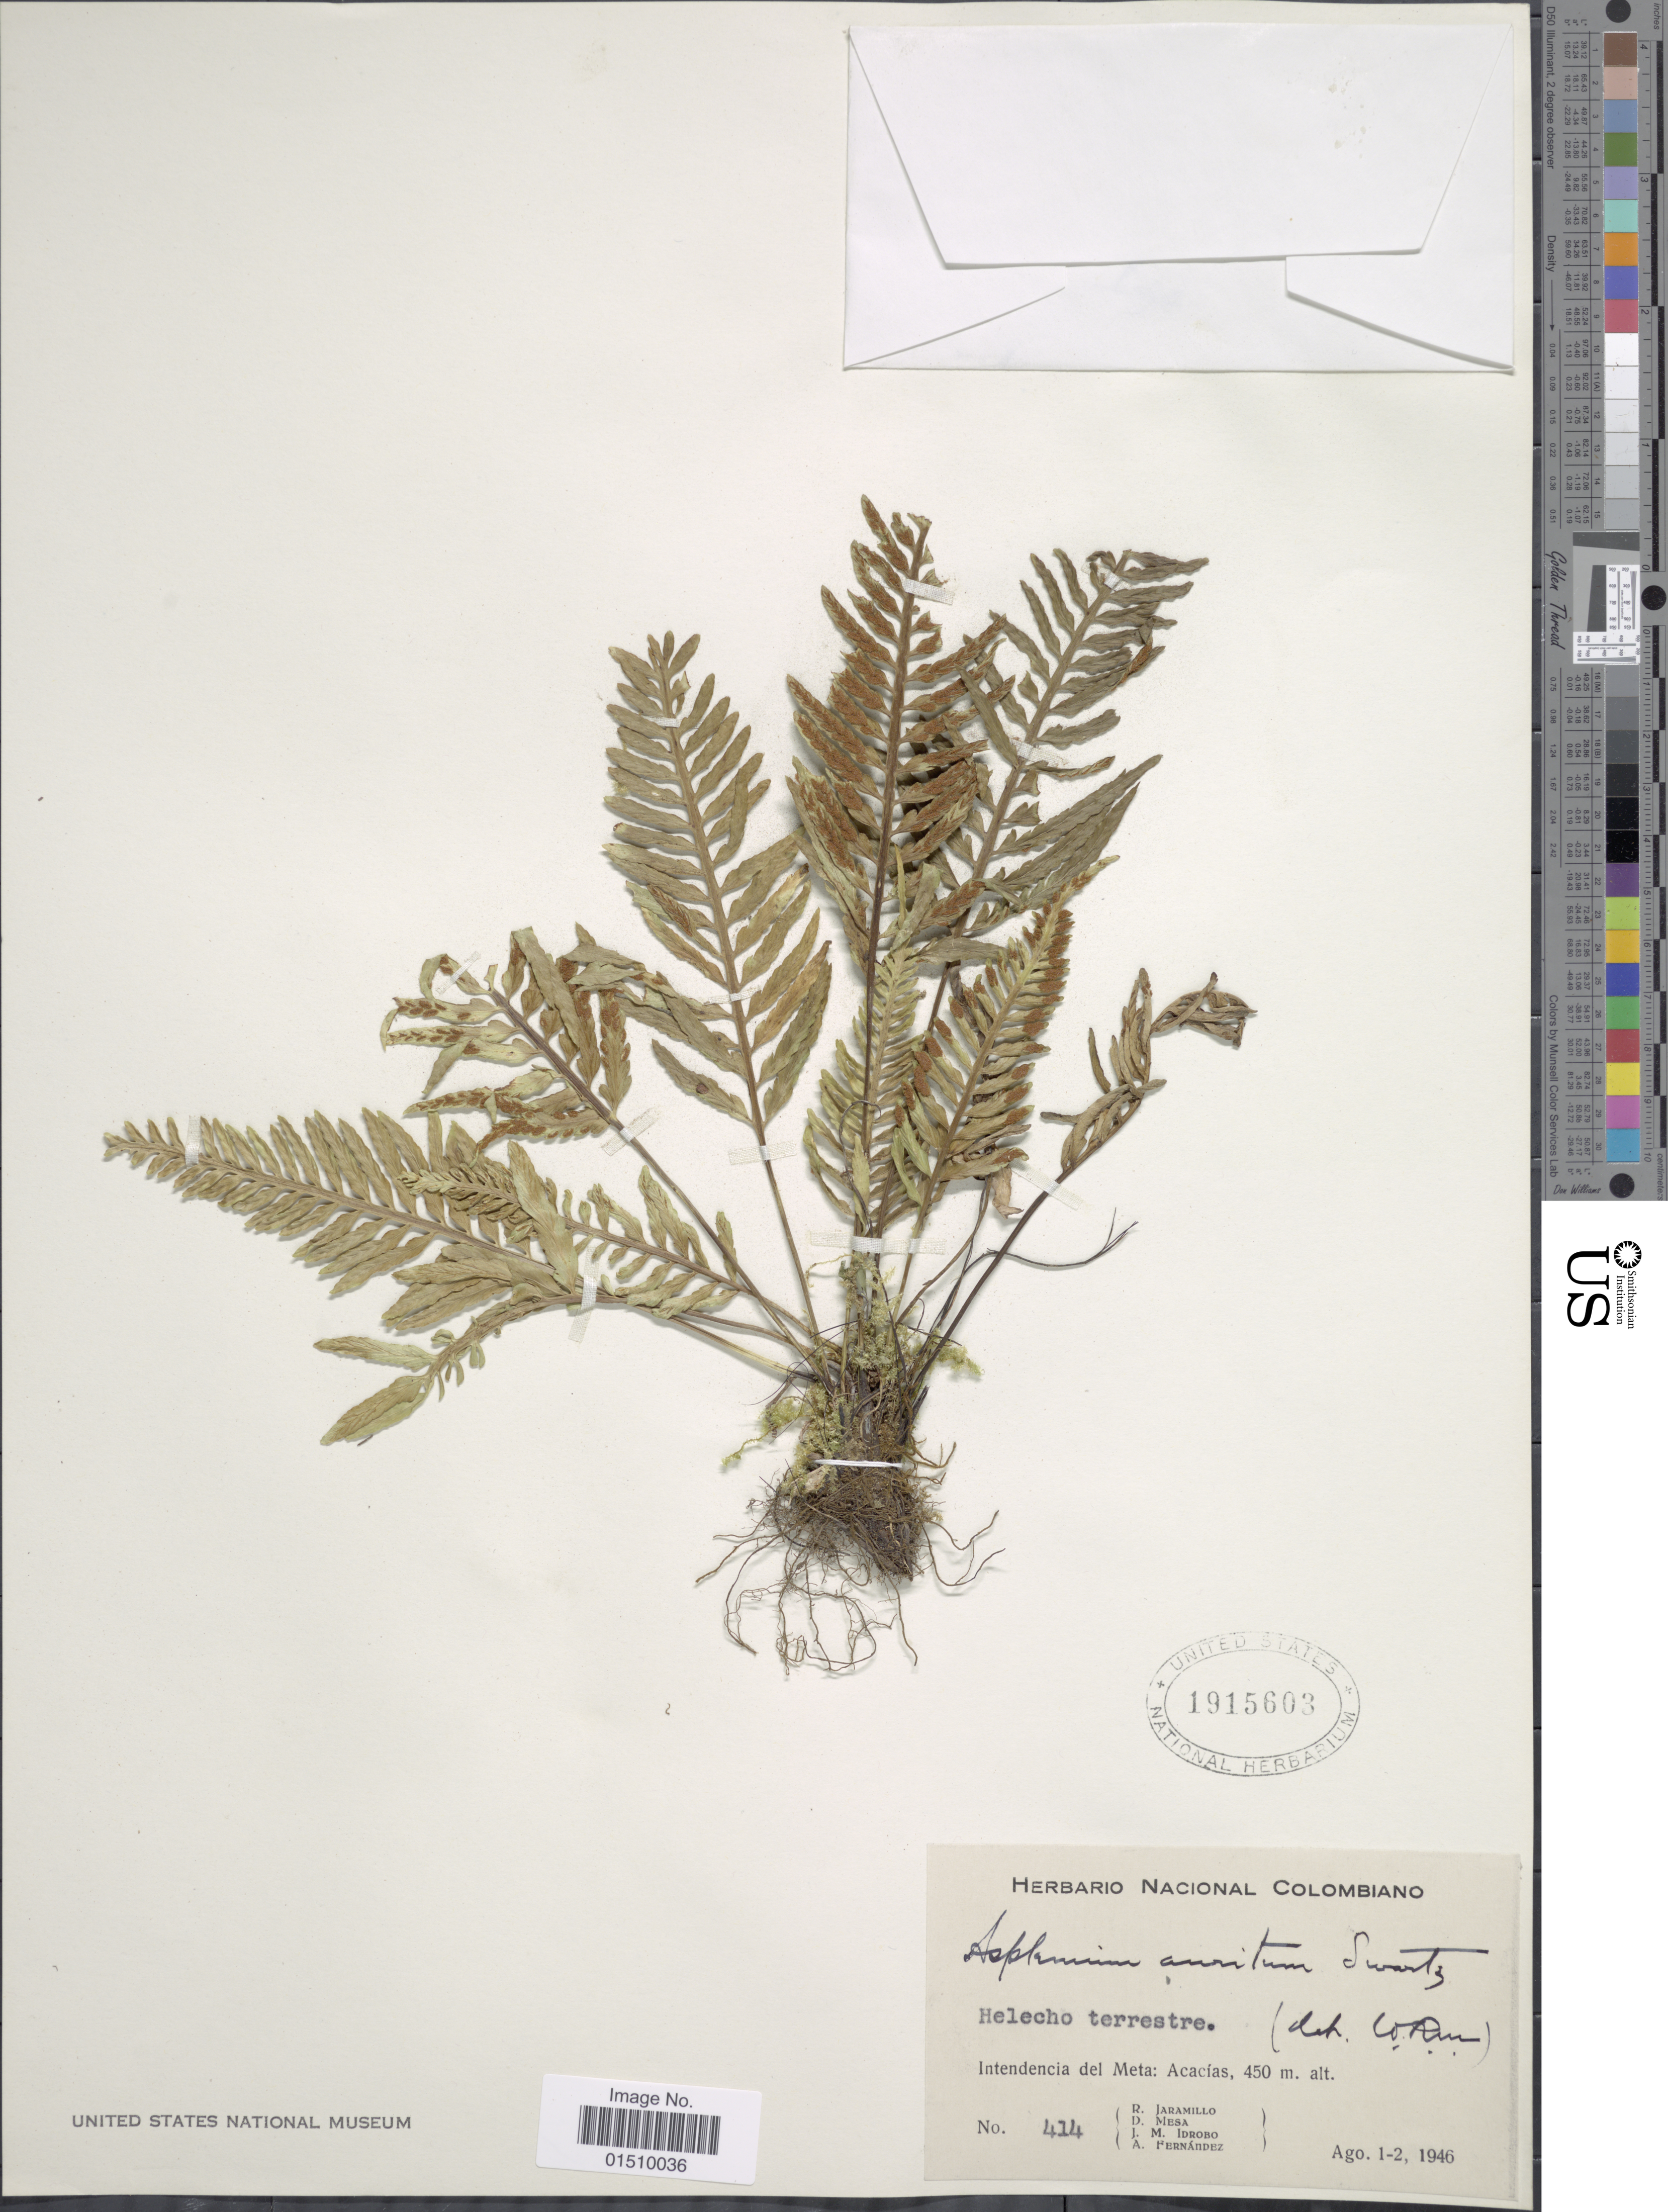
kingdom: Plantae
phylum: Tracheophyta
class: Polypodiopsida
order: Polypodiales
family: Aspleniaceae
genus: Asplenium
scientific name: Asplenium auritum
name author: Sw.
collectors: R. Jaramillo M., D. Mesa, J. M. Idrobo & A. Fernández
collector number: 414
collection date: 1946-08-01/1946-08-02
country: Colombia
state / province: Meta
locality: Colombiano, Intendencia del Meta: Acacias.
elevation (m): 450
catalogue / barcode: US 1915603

◆ ◆ ◆ ◆ ◆ ◆ ◆

> _Work required_
Copy every line above word for word, leaving out the picture.

> _Problem solution_
kingdom: Plantae
phylum: Tracheophyta
class: Polypodiopsida
order: Polypodiales
family: Aspleniaceae
genus: Asplenium
scientific name: Asplenium auritum
name author: Sw.
collectors: R. Jaramillo M., D. Mesa, J. M. Idrobo & A. Fernández
collector number: 414
collection date: 1946-08-01/1946-08-02
country: Colombia
state / province: Meta
locality: Colombiano, Intendencia del Meta: Acacias.
elevation (m): 450
catalogue / barcode: US 1915603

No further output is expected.